Sunday, March 10, 2013 | 3:02 a.m.
Every Nevadan knows the truth about our boom-and-bust gold mining heritage. When the gold is gone, the multinational mining corporations will decamp for untapped veins elsewhere, leaving behind ghost towns of unemployed people, mercury in our fish and a realization that once again, the profits from our nonrenewable resource are gone forever.
In an effort to right this historic wrong, Senate Joint Resolution 15 was sponsored by the Senate’s Revenue Committee in the 2011 session. As the chair of that committee, I held a frustrating series of hearings as it became increasingly clear that the mining industry has been reaping billions from our gold mines while leaving a pittance behind as their contribution to the state’s general fund. In fiscal year 2011-12, a year when the price of gold continued to soar, Nevada’s gold mines produced $8.76 billion in gold and paid $104 million to the state’s general fund under the special Net Proceeds of Minerals (NPOM) tax, an effective tax rate of 1 percent.
Since Nevada’s inception, when mining forced the state’s original constitution to be rewritten in its favor, the industry has enjoyed a privileged status through taxing provisions written into the constitution to protect shareholders’ profits. Over the past century, the industry has employed legions of high-paid lawyers and lobbyists to ensure these protections remain enshrined in the constitution while taking unbelievable liberties in the often overlooked regulatory process, taking advantage of every possible deduction, sometimes without statutory authority.

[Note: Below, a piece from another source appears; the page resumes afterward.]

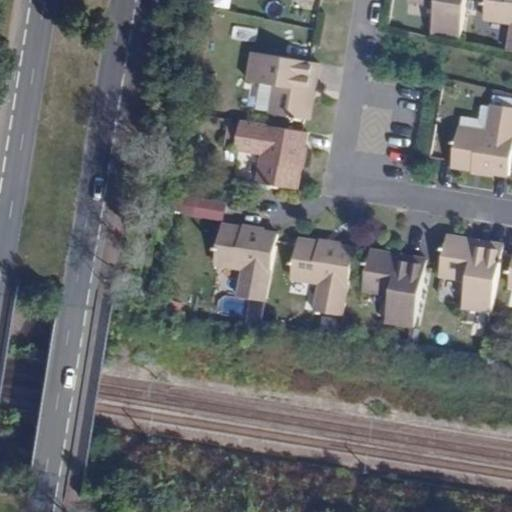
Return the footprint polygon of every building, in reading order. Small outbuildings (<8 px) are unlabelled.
[(462,40),(468,0),(409,0),(409,4),(437,8),(432,35),(462,40)] [(511,0),(488,0),(485,22),(511,26),(507,51),(511,51),(511,0)] [(269,113),(306,119),(311,120),(314,99),(308,98),(313,62),(312,62),(251,52),(247,82),(259,84),(273,86),(269,113)] [(308,98),(314,99),(316,84),(320,63),(313,62),(308,98)] [(273,86),(259,84),(254,111),(269,113),(273,86)] [(511,171),(511,166),(511,107),(490,104),(486,130),(460,126),(454,161),(453,166),(474,169),(475,165),(498,168),(498,173),(511,175),(511,171)] [(258,182),(262,183),(270,184),(269,187),(279,188),(279,186),(299,189),(302,169),(297,168),(300,146),(306,147),(308,132),(304,131),(242,121),(236,152),(262,157),(258,182)] [(302,169),(306,147),(300,146),(297,168),(302,169)] [(474,169),(498,173),(498,168),(475,165),(474,169)] [(497,179),(498,173),(474,169),(473,175),(485,177),(497,179)] [(184,195),(181,214),(226,222),(229,203),(184,195)] [(267,232),(268,227),(255,225),(247,224),(246,228),(246,229),(245,235),(266,239),(267,232)] [(241,297),(270,302),(281,241),(282,234),(267,232),(266,239),(245,235),(246,229),(246,228),(225,225),(218,267),(245,271),(241,297)] [(484,249),(485,242),(472,240),(449,236),(448,244),(484,249)] [(345,247),(345,246),(346,242),(336,240),(324,238),(323,242),(322,249),(344,253),(345,247)] [(302,239),(301,244),(295,281),(322,285),(318,311),(348,315),(358,253),(359,248),(345,246),(345,247),(344,253),(322,249),(323,242),(302,239)] [(447,253),(444,270),(443,278),(471,282),(466,310),(496,315),(505,253),(506,245),(485,242),(484,249),(448,244),(447,253)] [(374,251),(373,256),(409,262),(410,257),(397,254),(374,251)] [(409,262),(373,256),(367,293),(395,297),(391,324),(419,328),(430,267),(431,260),(410,257),(409,262)]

After a hard-fought and sometimes bitter battle, led by then-Senate Majority Leader Steven Horsford, the 2011 Legislature reduced some of these deductions. No longer can the industry deduct its dues to the World Gold Council, an industry marketing organization. Mining companies cannot “double dip” by deducting the cost of their employees’ health care from both the NPOM and the Modified Business Tax. Out-of-state development costs are also no longer allowed to be deducted from Nevada taxes.
Although the industry insists the NPOM tax is a property tax, it actually performs like an income tax, allowing for so many deductions that some mines end up paying nothing in NPOM taxes. Zero. You won’t see that fact in the “feel-good” advertising that is ubiquitous these days throughout the state. However, you won’t find the ads on KSNV-TV Channel 3, which ran a series of stories that irked the mining barons. With station owner Jim Rogers standing by the series, the mining industry pulled its ads.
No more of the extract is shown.